Alternanza scuola-lavoro, sono i giovani a chiedere di cambiare
Un tavolo e tre ragazzi. Anna, Paolo e Lucia partono da lì, da quel "L'alternanza scuola-lavoro non s'ha da fare" che rimbalza in ogni classe ogni volta che qualcuno si azzarda a tirar fuori la parola "stage". Un dibattito aperto che si divide tra chi ascolta le istanze dei giovani e chi, invece, "I giovani non hanno voglia di lavorare e questa è la sostanza e l'unica cosa che conta". Ma loro non ci stanno. E a parlare, per loro, c'è anzitutto la loro età. Sedici, diciassette, diciott'anni. La voglia di imparare e quella di darsi da fare per costruirsi una strada nel mondo del lavoro. Paolo, ad un certo punto, la butta lì. "Chi crede che zappare la terra sia un'esperienza formativa ha fallito nell'impresa di riuscire a capire i giovani". Gli fanno sì con il capo gli amici, praticamente coetanei, che nell'alternanza scuola-lavoro non hanno mai perso la fiducia.

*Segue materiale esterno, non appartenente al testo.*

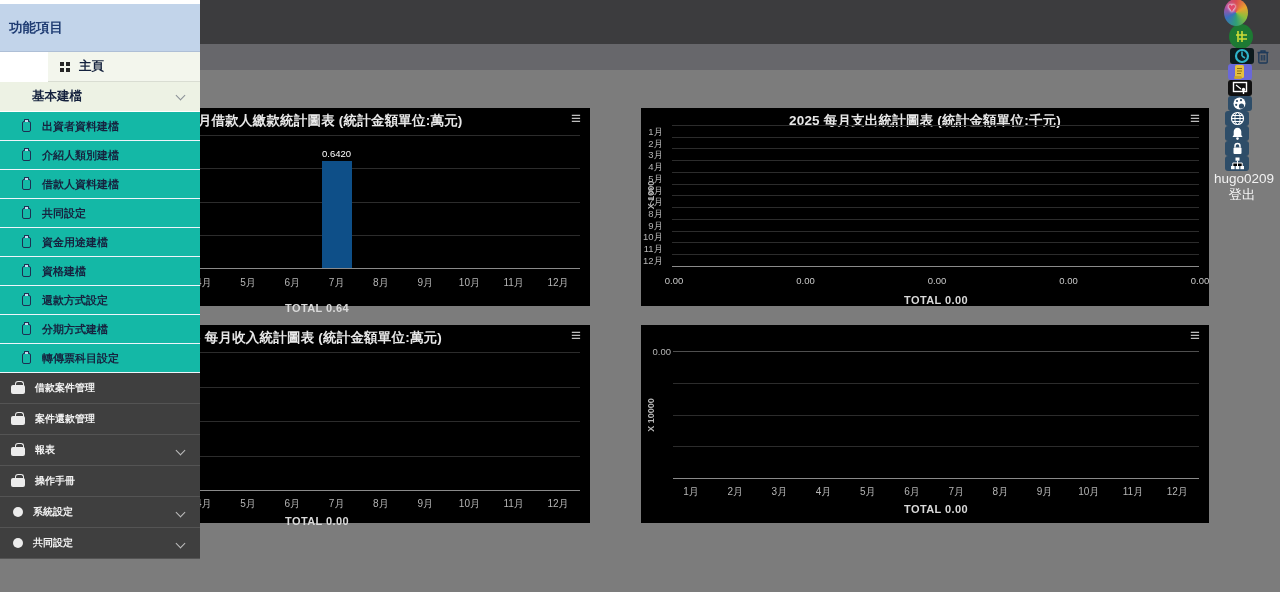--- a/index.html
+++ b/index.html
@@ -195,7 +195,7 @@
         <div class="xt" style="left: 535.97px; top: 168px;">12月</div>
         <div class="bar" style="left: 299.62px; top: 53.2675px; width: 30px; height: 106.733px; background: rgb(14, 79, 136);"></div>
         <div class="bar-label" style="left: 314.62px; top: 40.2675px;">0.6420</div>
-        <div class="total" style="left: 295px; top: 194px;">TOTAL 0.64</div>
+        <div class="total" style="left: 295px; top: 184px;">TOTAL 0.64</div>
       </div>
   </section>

Vent'anni o poco meno, la voglia di studiare in alcuni casi, quella di lavorare in altri. Ma in ogni caso, una condizione. Che Anna ha imparato quasi a memoria, ed è pronta a spiegare a chiunque glielo chieda. "Dall'alternanza scuola-lavoro pretendiamo vera formazione, non un abbozzo di stage". Lucia sorride, non ha mai smesso di farlo da quando quella conversazione ha avuto inizio. "Per una volta – rincara Paolo -, queste cose le dicono i giovani. Eppure le televisioni chiedono che siano i politici a dire ciò che non va sull'alternanza scuola-lavoro. Dico, i politici che non perdono l'occasione per fare di questa criticità della scuola, l'occasione per alimentare un po' di dibattito politico e di arcinota propaganda". Ad Anna si illumina il volto. Un eureka dei tempi nostri che viene immediatamente chiarito. "Ho la soluzione – tuona -. Se i percorsi di stage venissero sistematizzati una volta per tutte e divisi per scuole (il liceo scientifico può svolgere alternanza qui, lì e là), non si eviterebbero storie come questa e la parvenza (perenne) di essere giovani vaccinati, ma sfruttati?" Poche parole. Lucia porta avanti il suo silenzio meditativo. Gli appunti sul suo taccuino, però, parlano per lei. Raccontano la voglia di cambiare le cose. Dicono che i giovani, per una volta, sono disposti a credere nel cambiamento, ma solo se il cambiamento partirà dal loro punto di vista. E la domanda, adesso, è un'altra. Noi, noi tutti, sapremo ascoltarli?